Bait and switch
I'll tell you up front that I am doing a bait and switch with this blog post. First I'll share a picture of Vienna.
I'll even tell you that Vienna is doing extremely well. She even was a little spicy for the farrier yesterday. It shows how much back to normal Vienna is these days. The farrier was so happy that she wanted to cheer for the spicy pony who was giving her a bit of a hard time. I'm so happy to have my little brace pony back to herself. It's been a long 5+ months.
But that's not really what this post is about. I needed to open with a pony picture because I didn't want this to show up in the thumbnail and have someone assume my support of it as a result.
I'll say it right out loud. This is wrong. This is child blaming writ large. A more accurate version would say, "Parenting a child with past trauma is constantly filling your child's cup with love, only to watch it bleed out of them and have them say, 'I don't feel loved.'" The picture would be a child bleeding out that love from thousands of different cuts on his body.
I cannot even begin to tell you how angry this image makes me. The trouble (well, one of them) with this image is the tacit implication that the child is rejecting the parent's overtures of love on purpose. It implies that the child has control over what they do and how they react. It confirms for hurting parents that the child is making their life miserable on purpose. It gives the parent a pass for truly doing the hard work of bending and connecting because the child is broken and unfixable.
Regular readers are probably tired of hearing me say this, but I don't think it can be said enough. RAD (Reactive Attachment Disorder) is a real diagnosis, but it is very extreme and it is very rare. What most children are dealing with is developmental trauma. While trauma is a beast and does not play nicely with growing brains, it is also something that can be healed given time, connection, and felt safety. Behaviors can get better as the reasons behind the behaviors are addressed.

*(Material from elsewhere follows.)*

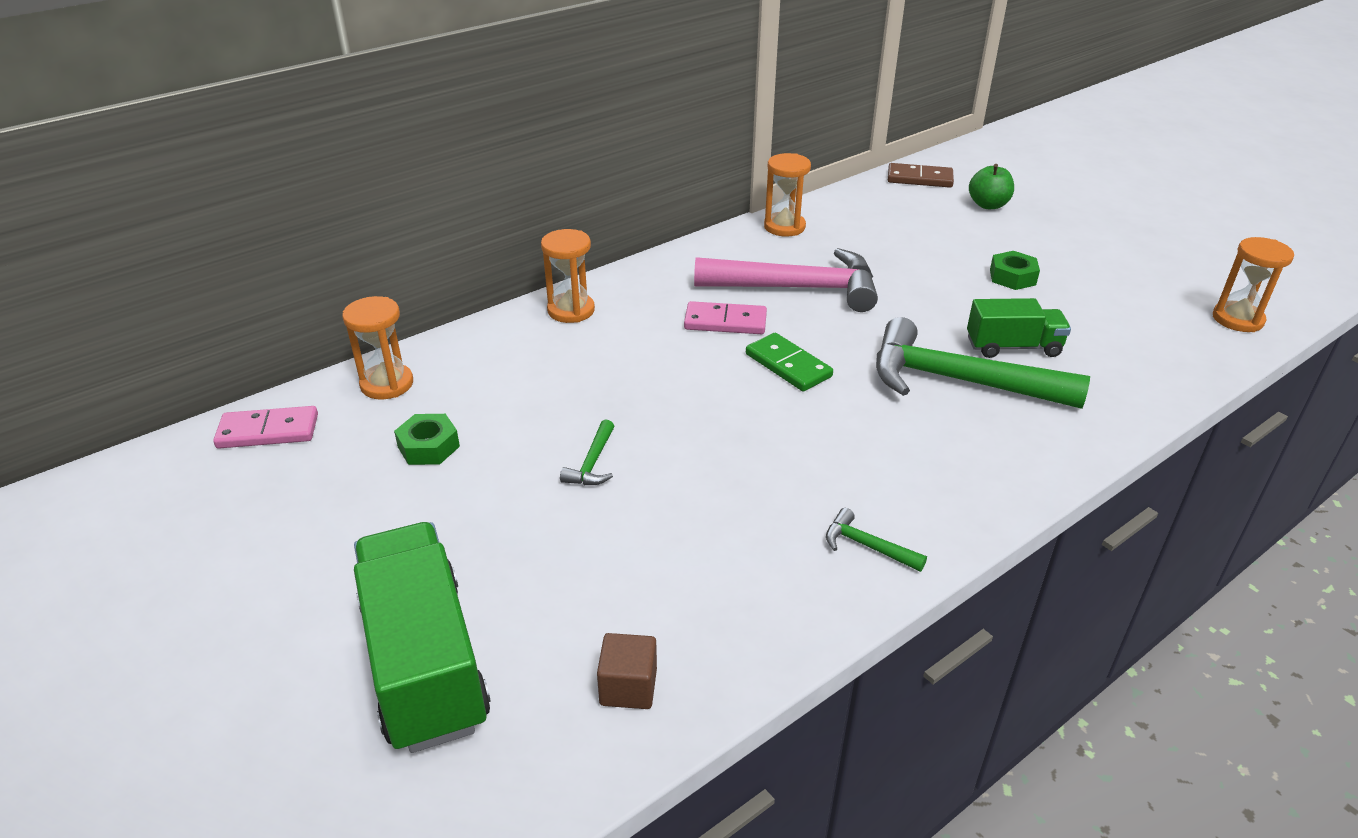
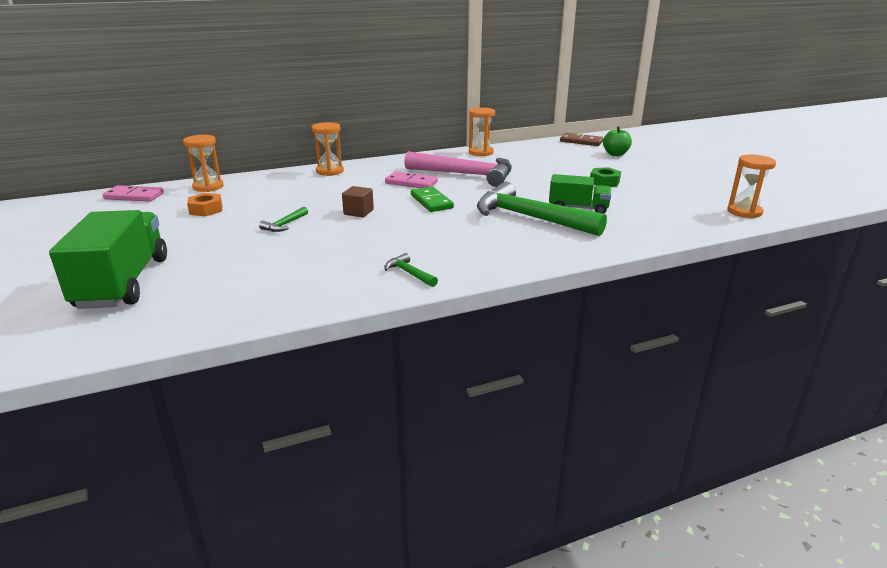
camera: 15 degrees right, 10 degrees down
green nut [394,414,460,465] -> orange nut [187,193,223,216]
brown cube [597,633,657,709] -> brown cube moved to [342,186,374,217]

What broke my heart even more when I saw this picture today were the comments about how accurate the photo is. You just can't give these children enough. Now I know first hand exactly how challenging parenting a child with developmental trauma is. It is not a walk in the park. Some days one of the bravest thing I did was to get out of bed and face another day of very hard parenting. There is little we haven't seen over the years.

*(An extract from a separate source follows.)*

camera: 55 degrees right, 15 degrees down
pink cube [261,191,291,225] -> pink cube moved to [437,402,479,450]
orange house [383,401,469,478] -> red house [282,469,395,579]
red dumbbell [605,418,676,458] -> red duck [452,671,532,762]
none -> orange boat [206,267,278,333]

But I also know that not all forms of parenting are going to help a child heal. There are definitely some types that just add more trauma and fear onto a child already laden with those things. I've done that, too. I know exactly how difficult it is to switch. I also know exactly how important it is to do so.
But here's another thing about RAD parents. (Their term, not mine.) They don't like to have their reason for resentment taken away. They don't want to hear there is another way. They have become so frozen in their own pain and fear and anger that changing feels impossible because it feels like giving in. I am not popular with this crowd. I will never be asked to speak at their retreats. I (and other voices saying similar things) cause too much cognitive dissonance to be comfortable.
I also want to be clear. It may sound as though I'm parent blaming. I'm not. Parents do the best they can with what they have just as children do. It is the refusal to try something different even if it is uncomfortable along with the expectation that the child is the one who needs to bend first that I have difficulty with. But if any one of them were to reach out to me, you can bet your bottom dollar that empathy would ooze out of me because it is a hard road to walk and an even harder road to change. It's a very fine line for someone who wants to be supportive to walk.
The organization that created that picture? Not so much empathy. If you hold yourself up as a place of help for hurting parents, you have no right to throw the hurt child under the bus as you do so.